TikTok Ban Advances Through U.S. House of Representatives

WASHINGTON—The Associated Press reports that a bill that could consequently ban the popular social media platform TikTok has advanced through the U.S. House of Representatives.

According to the wire service, the bill proceeded with overwhelming support from both sides of the aisle.

The bill passed on a vote of 352-65-1, with Republicans who control the majority in the House stoking fears of censorship and Sinophobia—or the fear of Chinese influence—among stakeholders.

The House Energy and Commerce Committee voted unanimously, 50-0, to advance the bill to the floor of the House.

President Joe Biden, a Democrat, supported the bill, indicating that it's needed to protect national security.

Biden's challenger in the 2024 presidential election, former Republican President Donald Trump, came out against the bill. This is ironic given that during his tenure at the White House, Trump advocated for similar measures to block TikTok. 

Trump urged members of his party to vote against the measure, additionally citing claims of censorship online. Meanwhile, he railed against Meta Platforms, the parent company of Facebook and Instagram, and its chief executive officer, Mark Zuckerberg. 

Trump's flip-flopping on the issue of banning TikTok is due to one of his campaign contributors, Jeff Yass, having an ownership stake in the Beijing-based ByteDance, which currently owns TikTok's U.S. and global operations.

According to Forbes, Yass is a billionaire with a net worth of $27.6 billion. He is the managing director of the Philadelphia-based Susquehanna International Group (SIG), which reportedly owns 15 percent of ByteDance. Yass has a personal share of 7 percent.

Despite this, the bill faces an uphill battle in the Senate. Currently, controversial right-wing libertarian Sen. Rand Paul of Kentucky is expected to filibuster the bill because he believes the measure of banning TikTok is unconstitutional.

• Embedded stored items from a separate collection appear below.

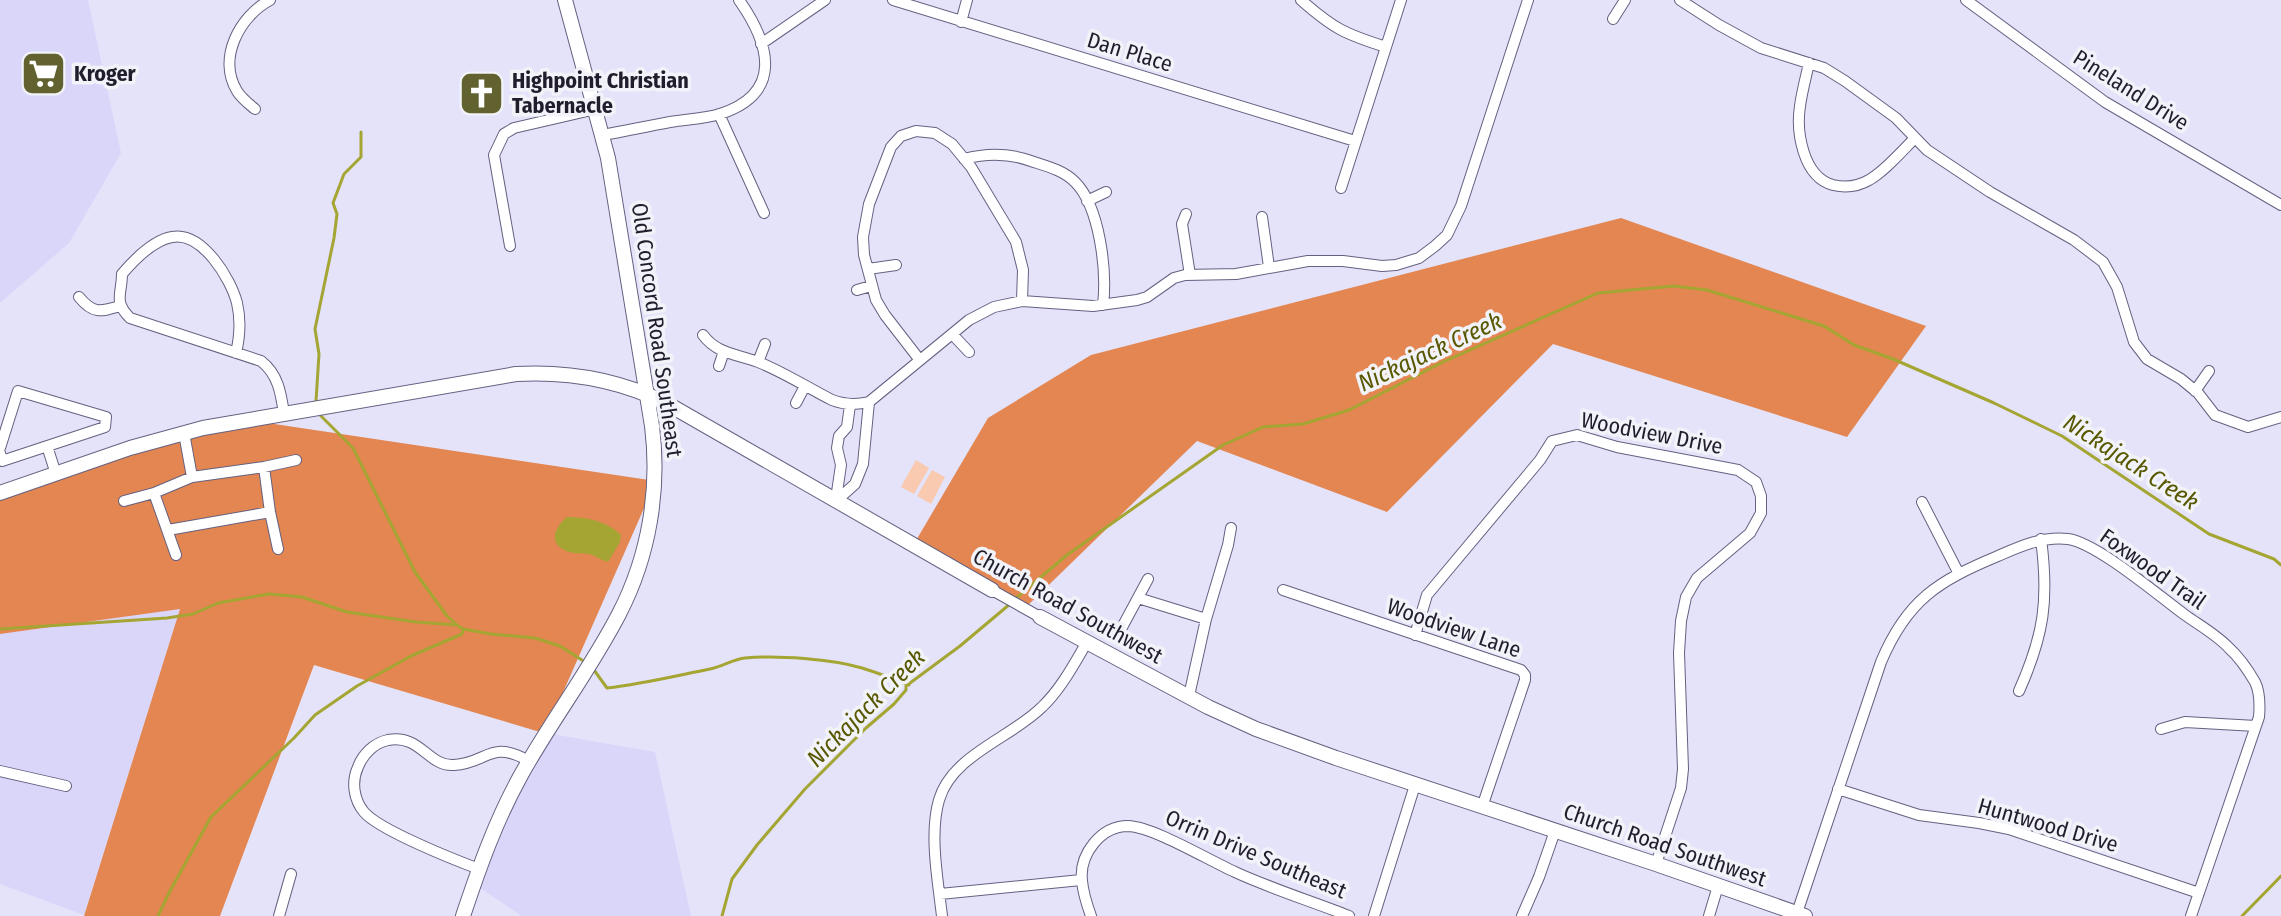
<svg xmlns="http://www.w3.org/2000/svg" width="2281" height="916" viewBox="0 0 2281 916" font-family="'Fira Sans Condensed',sans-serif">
<rect width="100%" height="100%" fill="#e4e3f9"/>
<!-- built -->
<path fill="#d9d6fa" d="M0,0H88L121,153L69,243L0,303Z
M180,609L84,915L0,884V634Z
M540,732L655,752L691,916H522L474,884Z"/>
<!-- green -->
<path fill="#facab0" d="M916,460L929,468L914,494L901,487Z
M932,470L945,477L931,504L917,496Z"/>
<!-- forest -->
<path fill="#e38651" d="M1621,218L1926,326L1847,437L1553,344L1387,512L1197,441L1025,608L911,549L988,418L1091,355Z
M261,422L656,481L550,722L540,732L314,665L220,916H84L180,609L0,634V490L148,443Z"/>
<!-- water -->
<path fill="#a5a533" d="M567,517C586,517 607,521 621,535L620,542L608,562C601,560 596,556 589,554C583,553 575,554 569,552C547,544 554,528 567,517Z"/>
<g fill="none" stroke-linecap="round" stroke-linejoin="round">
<!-- stream -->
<path stroke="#a5a533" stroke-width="3" d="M316,401L319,354L315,329L334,238L337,214L333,203L344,174L361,157V132
M319,414L353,448L415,572L447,616L457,625L463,629L491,634L535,638L560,646L585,662
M1015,599L1067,555L1223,445L1263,427L1303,424L1349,410L1443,362L1598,293L1674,286L1707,290L1824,326L1854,345L1893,359L1994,403L2062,436L2209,534L2274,559L2281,565
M0,629L167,618L193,614L218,603L269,594L302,597L347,612L416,622L457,625
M594,670L607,688C642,684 675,676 710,669C722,667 733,659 745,658C777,655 832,659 862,668C878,673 894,679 909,685
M158,916L170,891L211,817L294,738L315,715L357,686L411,656L462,634L463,629
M722,916L732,879L757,845L805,789L866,728L894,704L906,690V686L960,646L1010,604
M2242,916L2281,876"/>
<defs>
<path id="street" d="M893,0L1355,141
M1301,0C1334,29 1345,34 1386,47
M1680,0L1719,25L1761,48L1824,68L1845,81L1896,118L1927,150L1990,192L2074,240L2103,262L2117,287L2134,342L2147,359L2181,379L2198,393L2215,415L2248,427L2281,417
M1966,0L2105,102L2281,205
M1613,19L1625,0
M961,22L967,0
M761,44L825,0
M1809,63C1806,77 1802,91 1800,106C1796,132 1803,177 1833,185C1846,188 1857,187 1869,180C1884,172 1902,151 1915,138
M255,109C249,104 241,98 237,91C217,58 240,16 270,0
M719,114L764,213
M603,135C625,131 648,126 670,122C686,119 704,119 720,114C784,93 770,44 739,0
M964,159C986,153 1009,153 1031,161C1046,166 1063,170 1075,182C1100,207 1107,271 1103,305
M1341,188L1401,0
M1087,201L1106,192
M1186,214L1182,224L1190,275
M1262,217L1269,267
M510,246L494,155L504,134L514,128L596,109
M868,269L896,265
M857,290L871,286
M79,297C93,314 100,312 120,306
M952,334L969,352
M703,335C717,354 737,354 758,362C784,372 808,388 832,400C845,405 856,405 869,402L969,320L994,307L1022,301L1093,306L1137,300L1147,297L1174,278L1185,275L1236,274L1308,261H1343L1382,266L1396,265L1419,258L1435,246L1447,235L1461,206L1528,0
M236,353C240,336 241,320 237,303C231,279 202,231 172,237C154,240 134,260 122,274C122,294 113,301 130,318L261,361C278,374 281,393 284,414
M919,359L885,315L876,300L864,255L863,237L869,204L891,147L901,136L916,131L935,133L952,144L971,167L1016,242L1023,270L1022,301
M758,362L765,344
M719,366L724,351
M2195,391L2209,371
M796,403L805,386
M184,433L192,477
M47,446L56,474
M0,448L18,391L106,417L105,427L2,461L0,453
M264,467L270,512L278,549
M154,493L176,555
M836,499L841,465L837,448L839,436L847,427L850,405
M124,501L154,493L192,477L264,467L296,460
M836,501L855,484L863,464L869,402
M1922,502L1958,572
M168,530L270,512
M992,590L1040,617
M1283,590L1521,670L1525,675V680L1482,807
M1138,598L1206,619
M1119,633L1148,579
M1415,635L1427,595L1540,460L1552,441L1577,435L1617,447L1738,470L1756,482L1761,496V513L1750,533L1697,578L1686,597L1681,621L1679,653L1683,769L1681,788L1656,864
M2019,691C2044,635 2049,600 2041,539
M1189,696L1206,619L1228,545L1231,528
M2161,729L2185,722L2256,726
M0,771L66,786
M1838,789L1919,815L1979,823L2009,829L2199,893
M479,869C455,860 379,830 364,812C354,800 351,782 358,767C363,754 374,743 388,740C421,734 428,767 454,765C488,763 490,739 529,761
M940,894L1081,880
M1797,913L1881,662C1907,600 1938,581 1998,556C2021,546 2043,536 2068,539C2097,543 2159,596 2185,615C2199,625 2217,635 2229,648C2239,657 2248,670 2255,682C2260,692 2260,705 2259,717L2191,916
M279,916L291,874
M942,916C938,881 929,834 939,800C952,755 1011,738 1042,707C1061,689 1074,664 1087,642
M1091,916C1087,905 1083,892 1082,881C1079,854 1101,826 1128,826C1154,827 1208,860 1235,872C1272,889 1311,901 1349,916
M1374,916L1415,785
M1522,916L1539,877L1555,831
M1709,916L1718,886"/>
<path id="secondary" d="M0,493L130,448L203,428L516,374C569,371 619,380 666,403L992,590
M1040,617L1208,707L1256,729L1336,758L1656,864L1805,916
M463,916C479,868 496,820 521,775C551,721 590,670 619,614C649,556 660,490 652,426L608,158L565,0"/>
</defs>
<!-- street casing -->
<use href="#street" stroke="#646181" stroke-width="12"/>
<!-- secondary casing -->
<use href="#secondary" stroke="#646181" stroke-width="16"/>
<!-- street -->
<use href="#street" stroke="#fff" stroke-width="10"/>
<!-- secondary -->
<use href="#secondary" stroke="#fff" stroke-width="14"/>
</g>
<!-- icons -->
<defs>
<symbol id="supermarket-square" viewBox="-11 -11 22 22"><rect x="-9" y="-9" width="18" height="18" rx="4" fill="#61622f" stroke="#f2f2f9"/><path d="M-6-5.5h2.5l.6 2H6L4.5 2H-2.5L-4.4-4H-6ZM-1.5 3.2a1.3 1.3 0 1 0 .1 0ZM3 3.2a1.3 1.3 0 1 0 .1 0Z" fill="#fff"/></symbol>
<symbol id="church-square" viewBox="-11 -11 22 22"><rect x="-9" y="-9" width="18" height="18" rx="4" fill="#61622f" stroke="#f2f2f9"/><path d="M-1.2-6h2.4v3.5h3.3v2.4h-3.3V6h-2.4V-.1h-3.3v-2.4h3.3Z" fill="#fff"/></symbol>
</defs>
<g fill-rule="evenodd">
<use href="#supermarket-square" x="18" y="48" width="51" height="51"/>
<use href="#church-square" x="456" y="68" width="51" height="51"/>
</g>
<g text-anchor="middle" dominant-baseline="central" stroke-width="7" stroke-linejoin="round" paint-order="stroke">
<!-- street labels -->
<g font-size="22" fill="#201e2c" stroke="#f2f2f9">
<text transform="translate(1130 52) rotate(17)">Dan Place</text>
<text transform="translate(2131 90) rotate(32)">Pineland Drive</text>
<text transform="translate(657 330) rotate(82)">Old Concord Road Southeast</text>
<text transform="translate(1652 433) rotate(11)">Woodview Drive</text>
<text transform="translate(2153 569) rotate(35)">Foxwood Trail</text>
<text transform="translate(1068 606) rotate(29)">Church Road Southwest</text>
<text transform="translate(1454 628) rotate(19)">Woodview Lane</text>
<text transform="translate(2048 825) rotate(16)">Huntwood Drive</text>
<text transform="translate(1665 845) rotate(19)">Church Road Southwest</text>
<text transform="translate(1256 854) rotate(23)">Orrin Drive Southeast</text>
</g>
<!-- poi labels -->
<g font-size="22" font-weight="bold" fill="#201e2c" stroke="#f2f2f9" text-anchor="start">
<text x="74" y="73">Kroger</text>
<text x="512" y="80">Highpoint Christian<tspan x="512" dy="25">Tabernacle</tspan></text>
</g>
<!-- water labels -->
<g font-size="24" font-style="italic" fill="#585800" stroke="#f2f2f9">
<text transform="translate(1430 352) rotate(-25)">Nickajack Creek</text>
<text transform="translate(2131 462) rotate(33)">Nickajack Creek</text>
<text transform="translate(866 708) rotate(-45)">Nickajack Creek</text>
</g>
</g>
</svg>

The bill is officially called the Protecting Americans From Foreign Adversary Controlled Applications Act. It prevents the app stores from Apple and Google and any web hosting service from providing availability for ByteDance-owned platforms like TikTok. 

TikTok would be banned under the act unless ByteDance sheds its ownership stake due to concerns that the company is controlled by a foreign adversary—the Chinese government and the Chinese Communist Party.

The act expands the president's power to designate certain social media applications that are subject to the control of a foreign adversary as a threat to national security. Designated applications would be prohibited from app store availability and web hosting services unless they sever ties to the entities reportedly subject to the control of a foreign adversary through divestment.

Simply put, the bill's proponents want to compel TikTok's owner to sell the U.S. operation for the app to a domestic technology company.

The American Civil Liberties Union (ACLU) and dozens of civil society groups oppose the bill and its potential passage.

“Make no mistake: the House’s TikTok bill is a ban, and it’s blatant censorship," said Jenna Leventoff, senior policy counsel at the ACLU's national affiliate. "Today, the House of Representatives voted to violate the First Amendment rights of more than half of the country. The Senate must reject this unconstitutional and reckless bill.”

ACLU also signed a joint coalition letter urging opposition to the bill. The signed groups include the nonprofit Electronic Frontier Foundation, the conservative-leaning FreedomWorks, and the Woodhull Freedom Foundation.
Adult performers and companies should take note—despite a strict anti-nudity policy, adult content creators and studios have seen success in posting and marketing their content on TikTok through suggestive but safe-for-work strategies.